Theory Overloading

(*<*)theory Overloading imports "../Setup" begin

hide_class (open) plus (*>*)

text ‹Type classes allow \emph{overloading}; thus a constant may
have multiple definitions at non-overlapping types.›

subsubsection ‹Overloading›

text ‹We can introduce a binary infix addition operator ‹⊕›
for arbitrary types by means of a type class:›

class plus =
  fixes plus :: "'a ⇒ 'a ⇒ 'a" (infixl "⊕" 70)
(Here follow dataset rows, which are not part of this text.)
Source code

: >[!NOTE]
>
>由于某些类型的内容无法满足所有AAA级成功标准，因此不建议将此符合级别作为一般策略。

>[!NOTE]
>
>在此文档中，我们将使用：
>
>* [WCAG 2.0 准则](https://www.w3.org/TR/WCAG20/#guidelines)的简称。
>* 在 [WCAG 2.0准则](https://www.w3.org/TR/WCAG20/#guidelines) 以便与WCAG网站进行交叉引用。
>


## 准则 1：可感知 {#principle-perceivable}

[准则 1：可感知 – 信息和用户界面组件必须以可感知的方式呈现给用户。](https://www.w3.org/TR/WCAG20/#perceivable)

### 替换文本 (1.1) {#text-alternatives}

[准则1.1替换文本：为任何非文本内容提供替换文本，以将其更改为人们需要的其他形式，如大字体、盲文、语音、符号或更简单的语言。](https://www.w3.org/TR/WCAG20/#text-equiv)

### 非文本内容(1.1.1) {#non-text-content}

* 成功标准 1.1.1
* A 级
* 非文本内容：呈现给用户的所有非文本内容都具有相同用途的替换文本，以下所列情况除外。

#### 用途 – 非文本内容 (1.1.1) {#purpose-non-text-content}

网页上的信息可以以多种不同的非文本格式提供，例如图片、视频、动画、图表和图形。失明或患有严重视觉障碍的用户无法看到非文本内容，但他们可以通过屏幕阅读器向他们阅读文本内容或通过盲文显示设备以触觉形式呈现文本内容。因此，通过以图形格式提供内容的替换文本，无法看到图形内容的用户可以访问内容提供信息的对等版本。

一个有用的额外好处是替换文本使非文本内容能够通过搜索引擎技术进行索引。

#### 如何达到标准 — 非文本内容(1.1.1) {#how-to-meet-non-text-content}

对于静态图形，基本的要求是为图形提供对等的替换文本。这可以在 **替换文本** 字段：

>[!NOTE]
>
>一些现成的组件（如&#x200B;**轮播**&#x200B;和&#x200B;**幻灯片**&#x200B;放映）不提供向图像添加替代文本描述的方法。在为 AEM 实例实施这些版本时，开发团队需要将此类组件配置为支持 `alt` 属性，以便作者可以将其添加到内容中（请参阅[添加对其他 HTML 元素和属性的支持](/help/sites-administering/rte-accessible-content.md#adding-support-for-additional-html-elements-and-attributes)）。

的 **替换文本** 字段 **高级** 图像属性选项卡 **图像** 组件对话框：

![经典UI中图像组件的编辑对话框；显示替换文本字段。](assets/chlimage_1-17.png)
text ‹\noindent This introduces a new class @{class [source] plus},
along with a constant @{const [source] plus} with nice infix syntax.
@{const [source] plus} is also named \emph{class operation}.  The type
of @{const [source] plus} carries a class constraint @{typ [source] "'a
:: plus"} on its type variable, meaning that only types of class
@{class [source] plus} can be instantiated for @{typ [source] "'a"}.
To breathe life into @{class [source] plus} we need to declare a type
to be an \bfindex{instance} of @{class [source] plus}:›

instantiation nat :: plus
begin

text ‹\noindent Command \isacommand{instantiation} opens a local
theory context.  Here we can now instantiate @{const [source] plus} on
\<^typ>‹nat›:›

primrec plus_nat :: "nat ⇒ nat ⇒ nat" where
    "(0::nat) ⊕ n = n"
  | "Suc m ⊕ n = Suc (m ⊕ n)"

text ‹\noindent Note that the name @{const [source] plus} carries a
suffix ‹_nat›; by default, the local name of a class operation
‹f› to be instantiated on type constructor ‹κ› is mangled
as ‹f_κ›.  In case of uncertainty, these names may be inspected
using the @{command "print_context"} command.

Although class @{class [source] plus} has no axioms, the instantiation must be
formally concluded by a (trivial) instantiation proof ``..'':›

instance ..

text ‹\noindent More interesting \isacommand{instance} proofs will
arise below.

The instantiation is finished by an explicit›

end

text ‹\noindent From now on, terms like \<^term>‹Suc (m ⊕ 2)› are
legal.›

instantiation prod :: (plus, plus) plus
begin

text ‹\noindent Here we instantiate the product type \<^type>‹prod› to
class @{class [source] plus}, given that its type arguments are of
class @{class [source] plus}:›

fun plus_prod :: "'a × 'b ⇒ 'a × 'b ⇒ 'a × 'b" where
  "(x, y) ⊕ (w, z) = (x ⊕ w, y ⊕ z)"

text ‹\noindent Obviously, overloaded specifications may include
recursion over the syntactic structure of types.›

instance ..

end

text ‹\noindent This way we have encoded the canonical lifting of
binary operations to products by means of type classes.›

(*<*)end(*>*)